Pensieri
Sono anni che non mi faccio più scattare foto, prima era quasi di routine, avevo un sacco di foto e mi facevo un sacco di selfie. Ormai non più. Continuo a dire che sono cresciuta, che sono maturata, ma la verità è che non mi piaccio, che non mi trovo bella e non vedo più un’utilità nello scattarmi una foto. Non sarebbe un ricordo, o meglio, non sarebbe un bel ricordo, e non la metterei da nessuna parte. Penso che nessuno potrebbe essere colpito da me, dai miei occhi, il mio corpo o da una bellezza che non ho e con queste voci nella testa piano piano mi spengo.

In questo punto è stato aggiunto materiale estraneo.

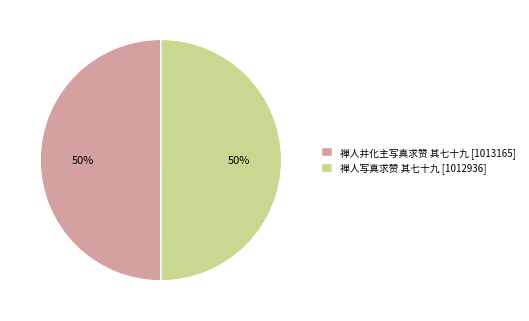

Combined, do 禅人写真求赞 其七十九 [1012936] and 禅人并化主写真求赞 其七十九 [1013165] account for over 50%?

Yes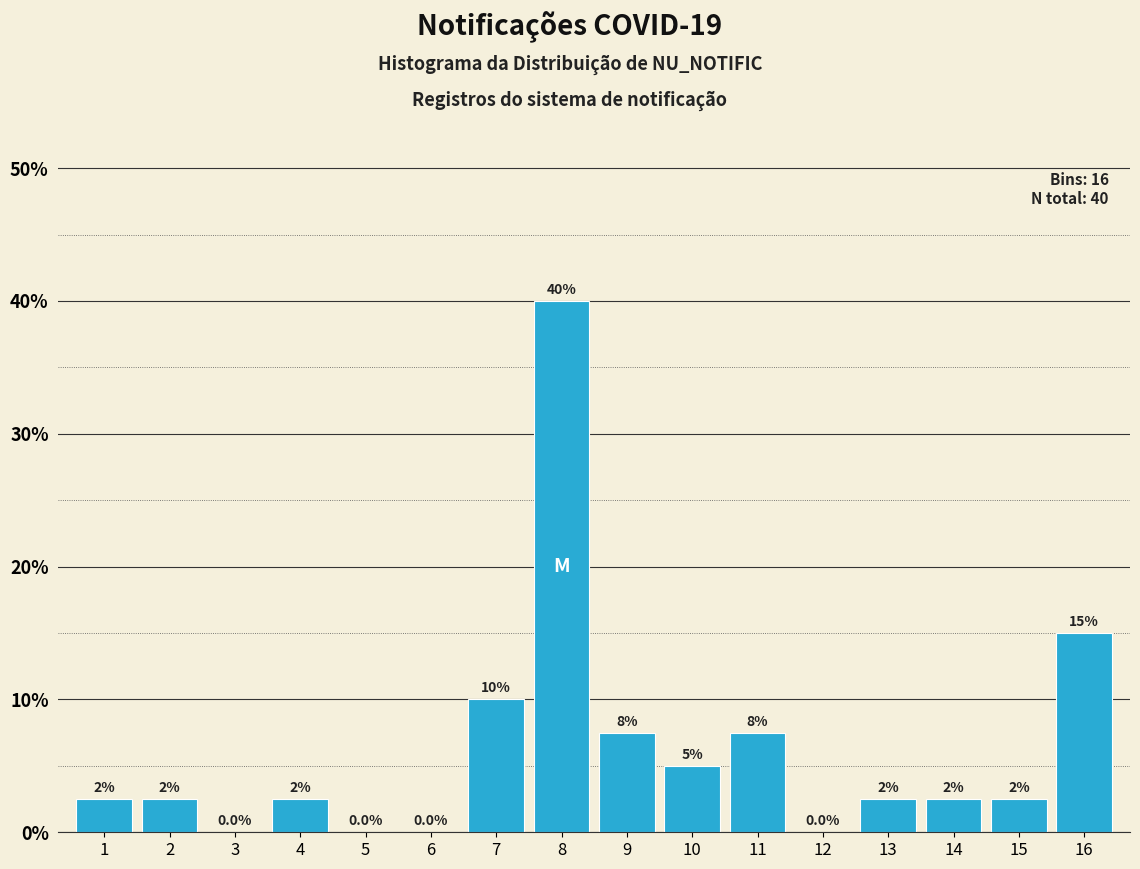

Reading right to left, what are all the values shown in this chart?

16=15.0	15=2.5	14=2.5	13=2.5	12=0.0	11=7.5	10=5.0	9=7.5	8=40.0	7=10.0	6=0.0	5=0.0	4=2.5	3=0.0	2=2.5	1=2.5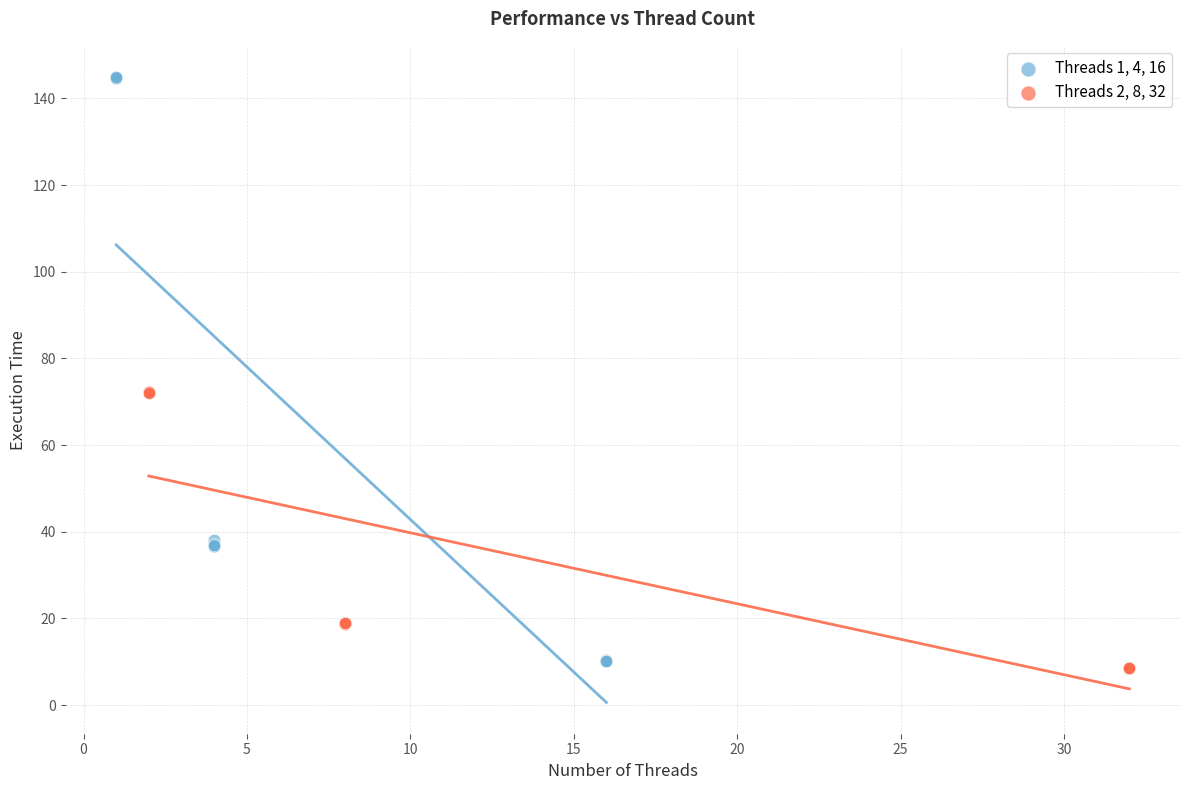

Which series has the largest Y range (max minus min)?

Threads 1, 4, 16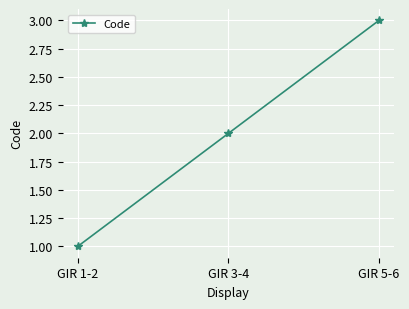

What is the difference between the values at GIR 1-2 and GIR 3-4?

1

Sai cos’è? È che non sono grassa, ma neanche magra; non sono brutta, ma neanche bella, sono ordinaria e passo inosservata. Mi sento invisibile, so quanto potrei dare, quante attenzioni e quanto affetto sono in grado di mettere insieme, eppure nessuno lo vede. Sono stanca anche. Stanca di correre dietro alle persone e questo mi impedisce di prendere e andare da qualcuno, oltre al fatto che negli ambienti che frequento sarebbe comunque poco probabile.

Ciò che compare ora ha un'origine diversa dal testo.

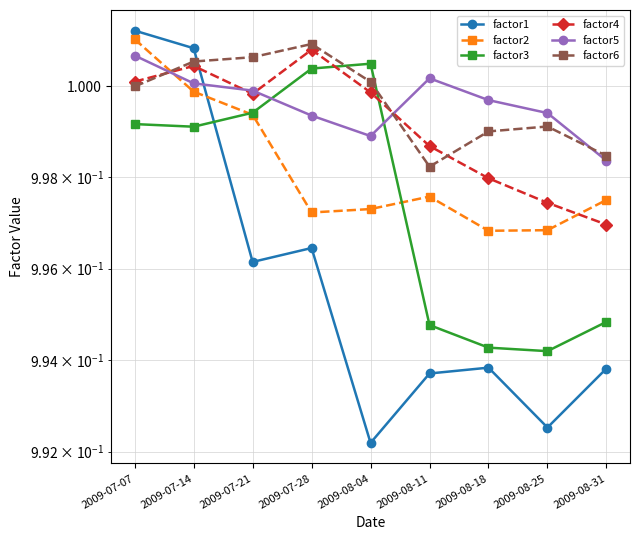

Reading right to left, what are all the values shown in this chart?

factor1: 1.0	1.0	1.0	1.0	1.0	1.0	1.0	1.0	1.0
factor2: 1.0	1.0	1.0	1.0	1.0	1.0	1.0	1.0	1.0
factor3: 1.0	1.0	1.0	1.0	1.0	1.0	1.0	1.0	1.0
factor4: 1.0	1.0	1.0	1.0	1.0	1.0	1.0	1.0	1.0
factor5: 1.0	1.0	1.0	1.0	1.0	1.0	1.0	1.0	1.0
factor6: 1.0	1.0	1.0	1.0	1.0	1.0	1.0	1.0	1.0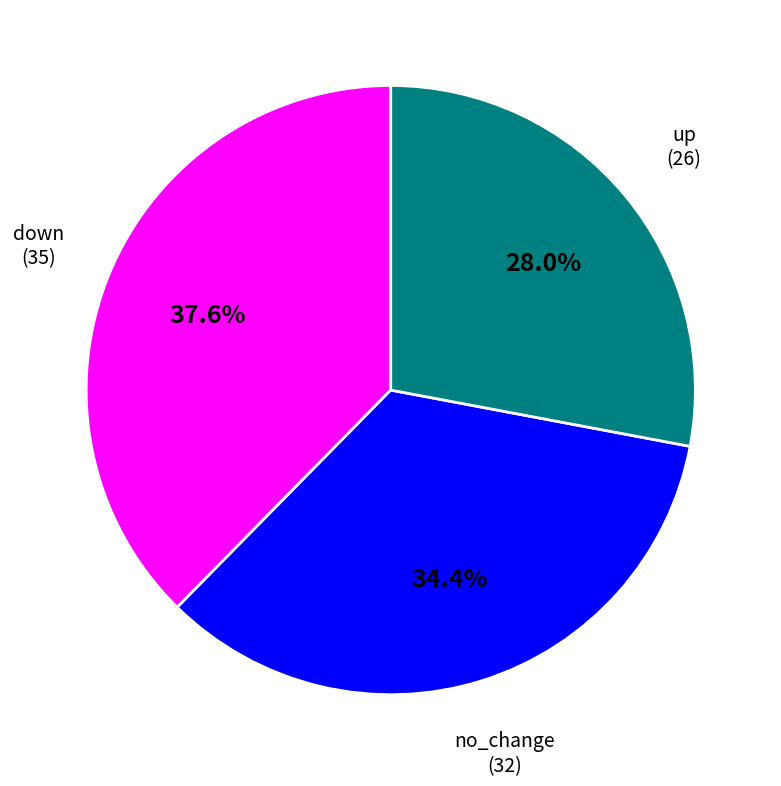

Does up represent more than half of the total?

No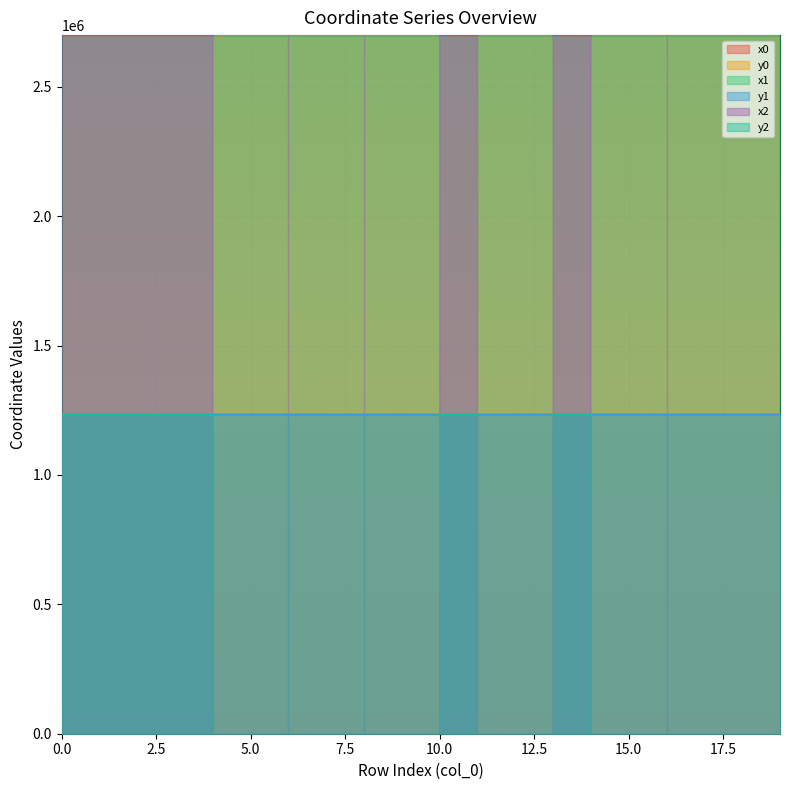

Count the number of categories in the chart.

20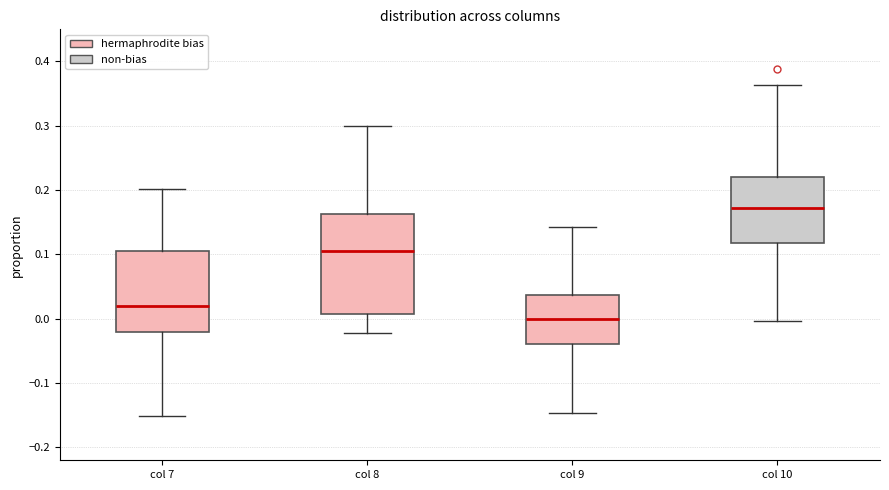

Which box's median line is the lowest?

col 9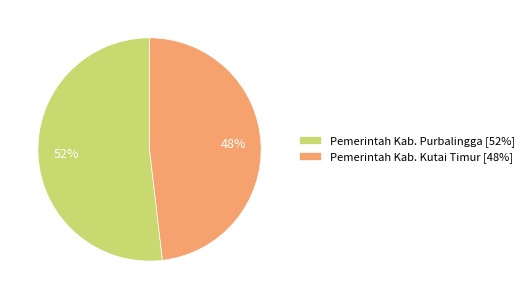

Rank the categories by value from highest to lowest.

Pemerintah Kab. Purbalingga, Pemerintah Kab. Kutai Timur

Prima non era così, paradossalmente avevo molta meno autostima ma non mi sentivo così brutta, ero un po’ insicura sul mio aspetto. Ora non mi lascio prendere dalle insicurezze sul mio aspetto, mi toccano a distanza, e paradossalmente mi vedo più brutta. Ho paura di invecchiare, a ventisei anni, io ho paura di invecchiare. Di perdere gli anni migliori e di rimanere da sola o accontentarmi di qualcuno che non mi ama abbastanza o che io non amo abbastanza. Per certi versi la mia vita è nata e morta 5 anni fa con quella relazione, e ora sono poche le cose nella mia vita ad avere veramente senso.